*** Opening of RECORDS SHOWN ***
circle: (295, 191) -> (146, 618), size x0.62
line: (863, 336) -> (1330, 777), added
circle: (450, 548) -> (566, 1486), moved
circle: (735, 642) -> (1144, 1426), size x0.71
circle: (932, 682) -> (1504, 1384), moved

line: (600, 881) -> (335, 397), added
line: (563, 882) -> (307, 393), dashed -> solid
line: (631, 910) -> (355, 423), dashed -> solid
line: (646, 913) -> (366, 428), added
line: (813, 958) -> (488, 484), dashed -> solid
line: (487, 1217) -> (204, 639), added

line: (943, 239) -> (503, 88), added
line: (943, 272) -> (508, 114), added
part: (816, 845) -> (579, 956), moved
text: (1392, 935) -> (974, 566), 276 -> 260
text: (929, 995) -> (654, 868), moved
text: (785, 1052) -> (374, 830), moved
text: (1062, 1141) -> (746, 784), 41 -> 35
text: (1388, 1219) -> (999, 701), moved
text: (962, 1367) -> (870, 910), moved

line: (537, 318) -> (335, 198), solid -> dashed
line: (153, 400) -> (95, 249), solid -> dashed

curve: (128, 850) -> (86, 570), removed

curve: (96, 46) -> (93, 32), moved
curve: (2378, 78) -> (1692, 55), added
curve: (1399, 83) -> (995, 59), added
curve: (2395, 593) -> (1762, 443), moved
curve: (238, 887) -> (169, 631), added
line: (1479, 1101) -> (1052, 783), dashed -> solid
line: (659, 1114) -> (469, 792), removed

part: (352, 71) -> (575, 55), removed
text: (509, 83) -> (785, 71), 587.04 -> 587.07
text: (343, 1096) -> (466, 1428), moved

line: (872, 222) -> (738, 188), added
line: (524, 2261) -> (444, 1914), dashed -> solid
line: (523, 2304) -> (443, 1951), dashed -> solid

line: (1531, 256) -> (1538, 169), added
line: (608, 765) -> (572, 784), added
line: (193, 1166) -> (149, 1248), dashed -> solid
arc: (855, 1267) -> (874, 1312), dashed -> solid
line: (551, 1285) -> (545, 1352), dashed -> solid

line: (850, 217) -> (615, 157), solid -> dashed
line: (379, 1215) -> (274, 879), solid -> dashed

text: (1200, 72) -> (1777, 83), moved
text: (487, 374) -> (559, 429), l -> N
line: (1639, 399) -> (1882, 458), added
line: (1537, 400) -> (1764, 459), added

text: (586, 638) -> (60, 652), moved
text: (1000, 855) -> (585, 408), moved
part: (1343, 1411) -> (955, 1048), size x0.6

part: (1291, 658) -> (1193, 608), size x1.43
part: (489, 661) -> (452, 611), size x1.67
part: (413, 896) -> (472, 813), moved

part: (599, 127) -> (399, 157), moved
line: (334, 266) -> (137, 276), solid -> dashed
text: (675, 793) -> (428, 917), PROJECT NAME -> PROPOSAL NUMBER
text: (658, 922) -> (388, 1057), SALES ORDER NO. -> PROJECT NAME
*** Close of RECORDS SHOWN ***
YOUR INSTRUCTIONS:
In full and exactly as written, repeat the data.

EXERCISE RESPONSE:
circle: (295, 191) -> (146, 618), size x0.62
line: (863, 336) -> (1330, 777), added
circle: (450, 548) -> (566, 1486), moved
circle: (735, 642) -> (1144, 1426), size x0.71
circle: (932, 682) -> (1504, 1384), moved

line: (600, 881) -> (335, 397), added
line: (563, 882) -> (307, 393), dashed -> solid
line: (631, 910) -> (355, 423), dashed -> solid
line: (646, 913) -> (366, 428), added
line: (813, 958) -> (488, 484), dashed -> solid
line: (487, 1217) -> (204, 639), added

line: (943, 239) -> (503, 88), added
line: (943, 272) -> (508, 114), added
part: (816, 845) -> (579, 956), moved
text: (1392, 935) -> (974, 566), 276 -> 260
text: (929, 995) -> (654, 868), moved
text: (785, 1052) -> (374, 830), moved
text: (1062, 1141) -> (746, 784), 41 -> 35
text: (1388, 1219) -> (999, 701), moved
text: (962, 1367) -> (870, 910), moved

line: (537, 318) -> (335, 198), solid -> dashed
line: (153, 400) -> (95, 249), solid -> dashed

curve: (128, 850) -> (86, 570), removed

curve: (96, 46) -> (93, 32), moved
curve: (2378, 78) -> (1692, 55), added
curve: (1399, 83) -> (995, 59), added
curve: (2395, 593) -> (1762, 443), moved
curve: (238, 887) -> (169, 631), added
line: (1479, 1101) -> (1052, 783), dashed -> solid
line: (659, 1114) -> (469, 792), removed

part: (352, 71) -> (575, 55), removed
text: (509, 83) -> (785, 71), 587.04 -> 587.07
text: (343, 1096) -> (466, 1428), moved

line: (872, 222) -> (738, 188), added
line: (524, 2261) -> (444, 1914), dashed -> solid
line: (523, 2304) -> (443, 1951), dashed -> solid

line: (1531, 256) -> (1538, 169), added
line: (608, 765) -> (572, 784), added
line: (193, 1166) -> (149, 1248), dashed -> solid
arc: (855, 1267) -> (874, 1312), dashed -> solid
line: (551, 1285) -> (545, 1352), dashed -> solid

line: (850, 217) -> (615, 157), solid -> dashed
line: (379, 1215) -> (274, 879), solid -> dashed

text: (1200, 72) -> (1777, 83), moved
text: (487, 374) -> (559, 429), l -> N
line: (1639, 399) -> (1882, 458), added
line: (1537, 400) -> (1764, 459), added

text: (586, 638) -> (60, 652), moved
text: (1000, 855) -> (585, 408), moved
part: (1343, 1411) -> (955, 1048), size x0.6

part: (1291, 658) -> (1193, 608), size x1.43
part: (489, 661) -> (452, 611), size x1.67
part: (413, 896) -> (472, 813), moved

part: (599, 127) -> (399, 157), moved
line: (334, 266) -> (137, 276), solid -> dashed
text: (675, 793) -> (428, 917), PROJECT NAME -> PROPOSAL NUMBER
text: (658, 922) -> (388, 1057), SALES ORDER NO. -> PROJECT NAME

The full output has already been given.